The Bourbons of Global Finance

ANN ARBOR, MICHIGAN – Today’s International Monetary Fund (and, to a lesser degree, the World Bank) recall Talleyrand’s description of France’s Bourbon kings: it has learned nothing and forgotten nothing. At a time when rich countries like the United States are running deficits of 12% of GDP because of the global financial meltdown, the IMF has been telling countries like Latvia and Ukraine, which did not start the crisis but have turned to the Fund to help combat it, that they must balance their budgets if they want aid.

Such hypocrisy would be laughable if global economic conditions weren’t so dire that even countries that once swore never again to deal with the IMF have returned to its door, cap in hand.

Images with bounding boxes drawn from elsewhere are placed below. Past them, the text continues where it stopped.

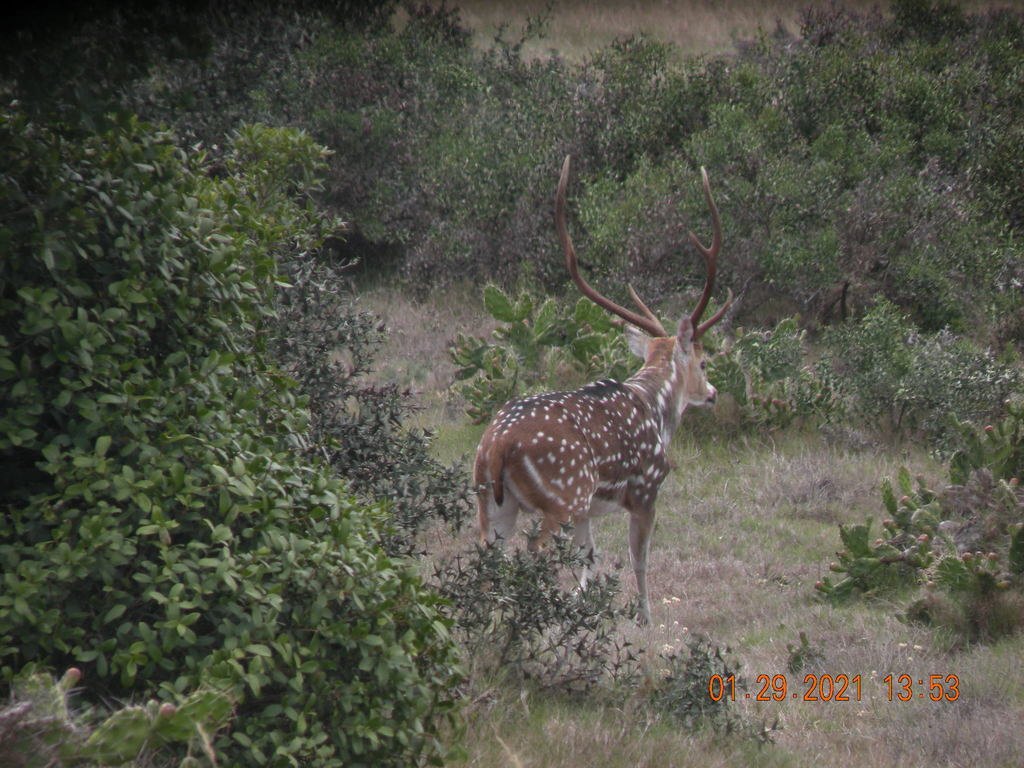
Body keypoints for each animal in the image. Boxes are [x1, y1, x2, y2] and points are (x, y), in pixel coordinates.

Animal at [473, 155, 732, 625]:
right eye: (704, 362)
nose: (713, 392)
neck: (656, 411)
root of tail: (495, 445)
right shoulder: (647, 489)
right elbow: (639, 558)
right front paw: (646, 618)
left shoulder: (589, 509)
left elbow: (588, 559)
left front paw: (581, 609)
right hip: (562, 493)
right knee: (532, 552)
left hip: (492, 498)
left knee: (488, 559)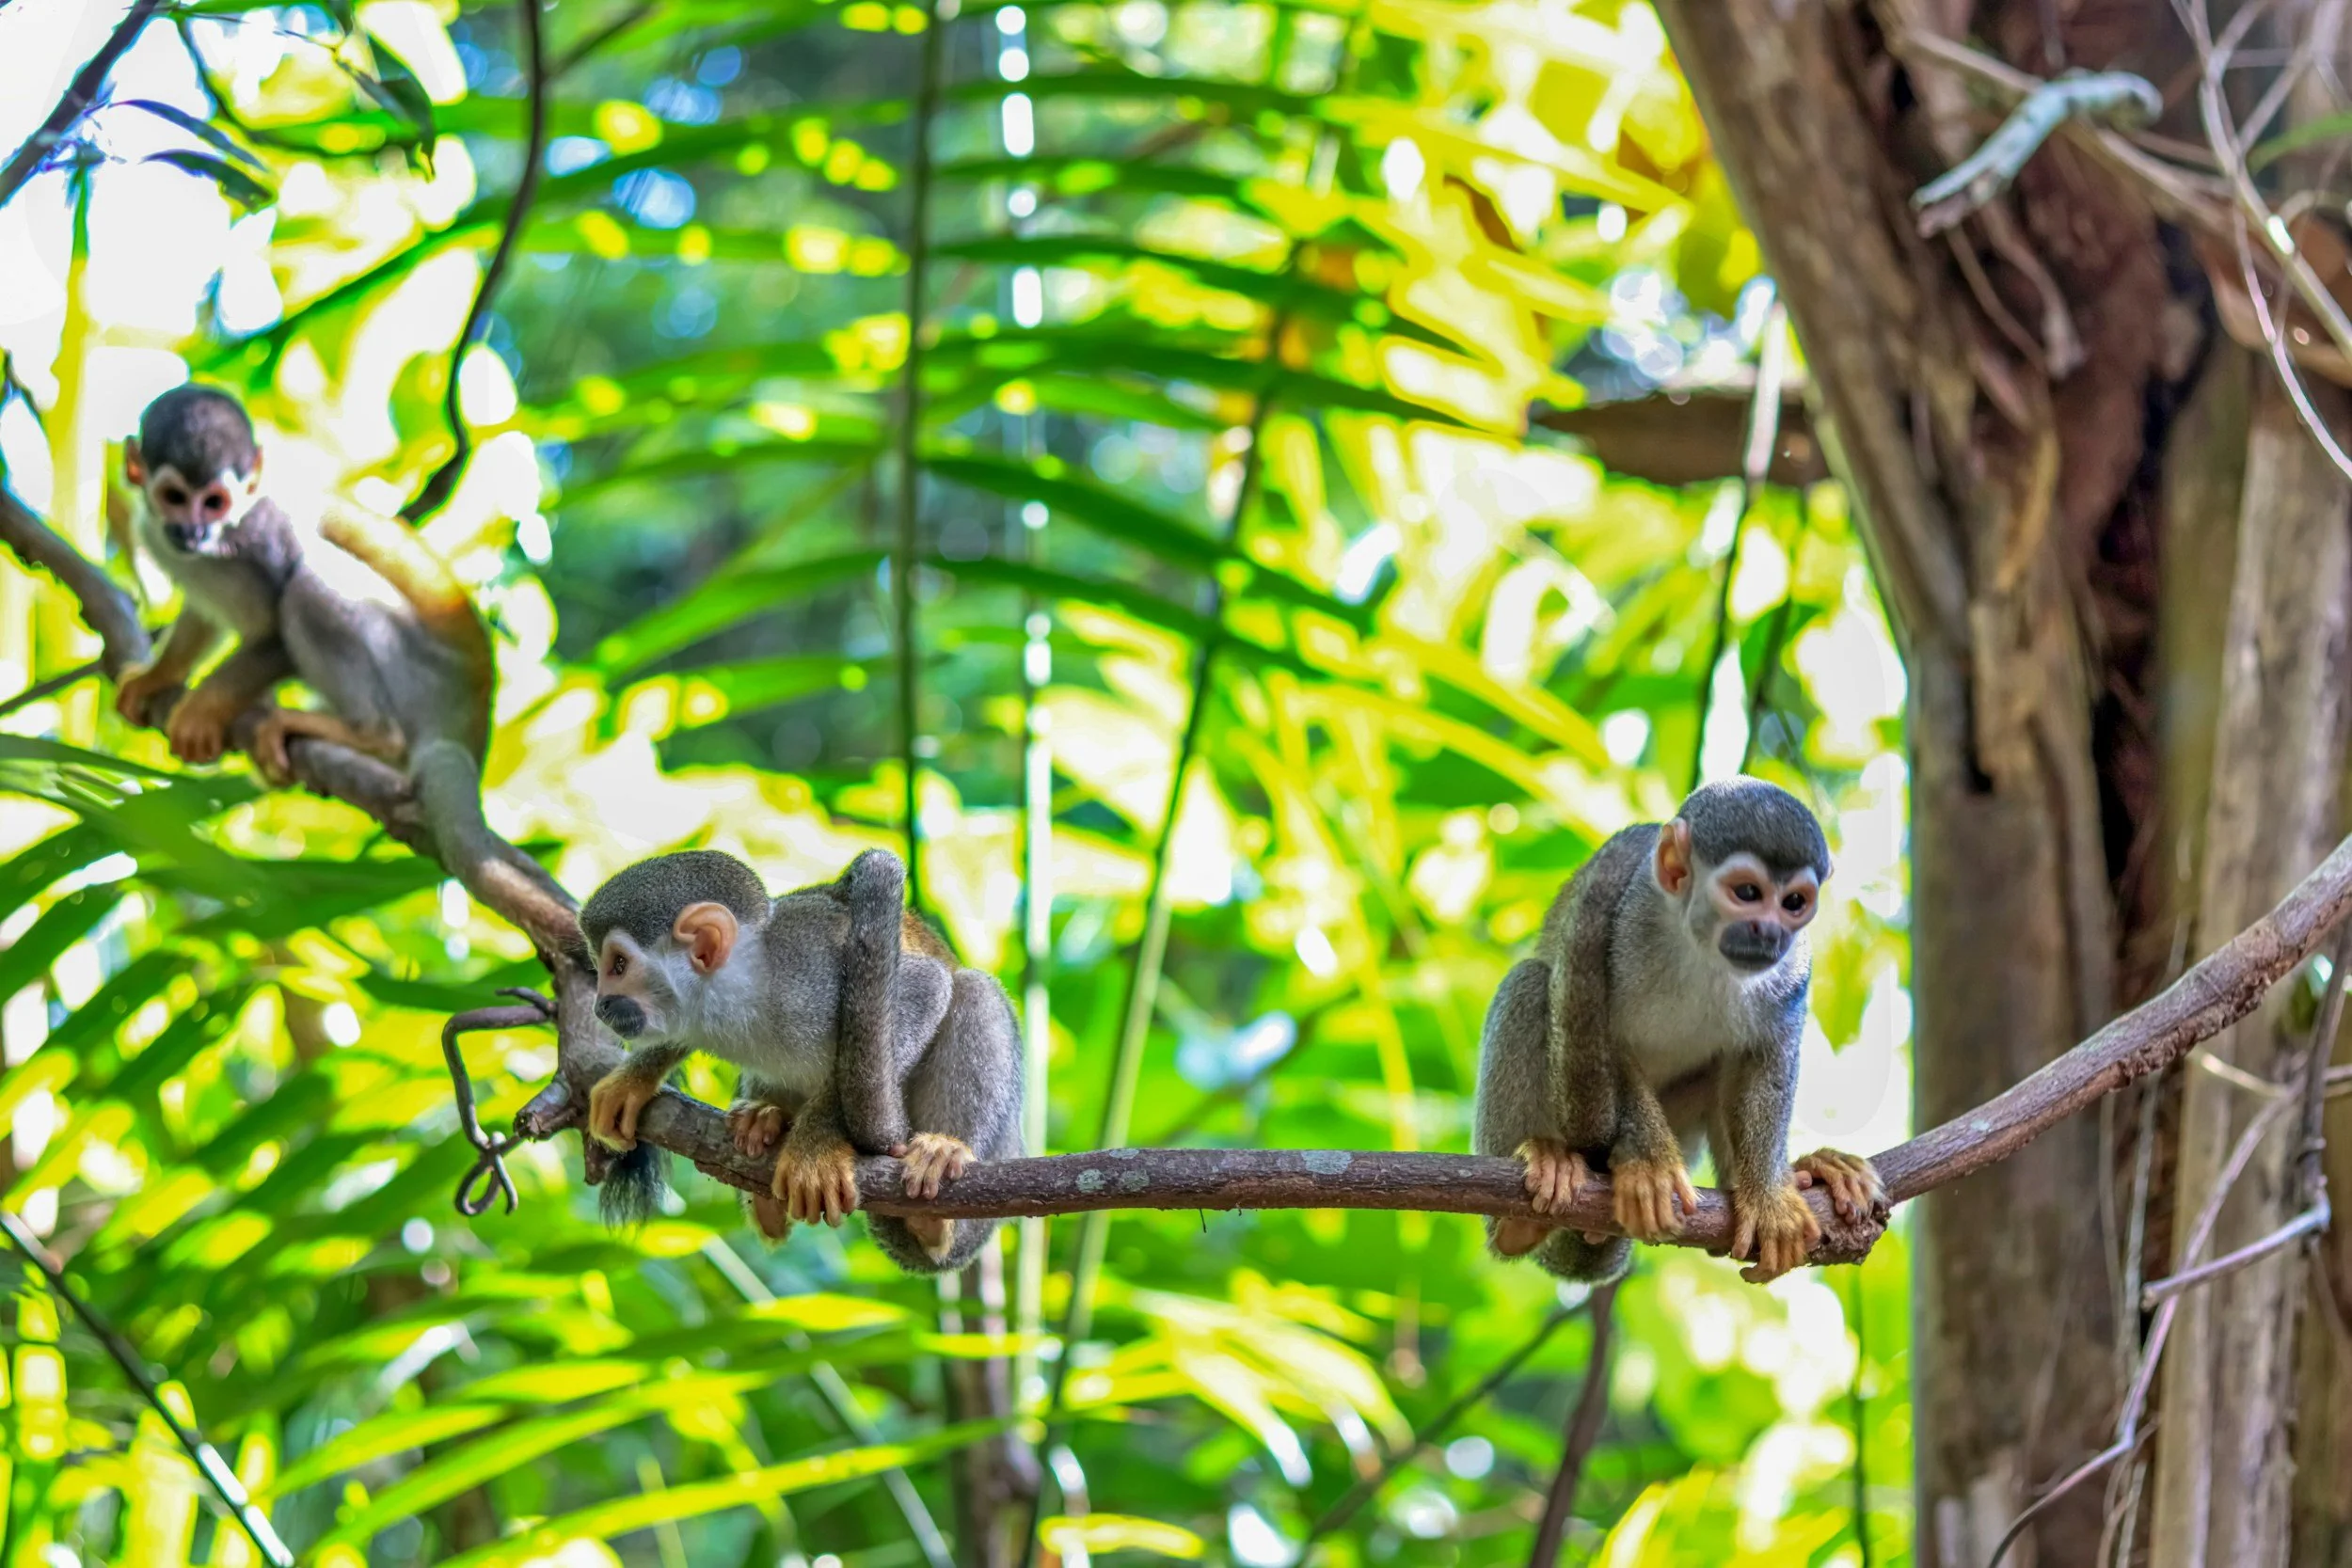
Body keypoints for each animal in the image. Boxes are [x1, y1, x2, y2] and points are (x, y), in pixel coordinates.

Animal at [576, 846, 1022, 1274]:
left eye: (619, 965)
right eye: (603, 967)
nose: (600, 1006)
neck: (741, 991)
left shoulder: (810, 977)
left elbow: (926, 987)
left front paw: (817, 1144)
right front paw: (633, 1080)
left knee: (975, 992)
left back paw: (937, 1187)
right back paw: (766, 1135)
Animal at [1473, 777, 1886, 1285]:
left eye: (1793, 903)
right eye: (1747, 892)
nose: (1769, 932)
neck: (1701, 946)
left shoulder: (1797, 964)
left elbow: (1764, 1058)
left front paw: (1768, 1197)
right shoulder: (1629, 924)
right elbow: (1613, 1041)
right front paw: (1650, 1162)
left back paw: (1799, 1175)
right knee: (1530, 985)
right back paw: (1519, 1217)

Some leading economists in Argentina justify this reversal by arguing that the world now has an “Obama IMF,” one presumably friendlier and more attuned to local problems than the “Bush Fund.” But, as the IMF programs for Latvia and Ukraine suggest, the main difference may only be a smile.

To be sure, IMF Managing Director Dominique Strauss-Kahn recently called for a global fiscal response to the worsening recession. But will the Fund now abandon its long-held emphasis on government cutbacks, monetary contraction, and overall austerity, policies that – in the opinion of many development economists – do considerably more harm than good? Are the IMF and the World Bank actually willing to reconsider their failed policies?

In recent years, lending by both institutions contracted dramatically, even though they have increasingly become the exclusive lenders to the world’s poorest countries. In 2005, Argentina and Brazil were the first of the countries that previously denounced the IMF’s neo-liberal agenda to begin repaying their loans. Repayments followed from other large debtors, including Indonesia, the Philippines, Serbia, and Turkey.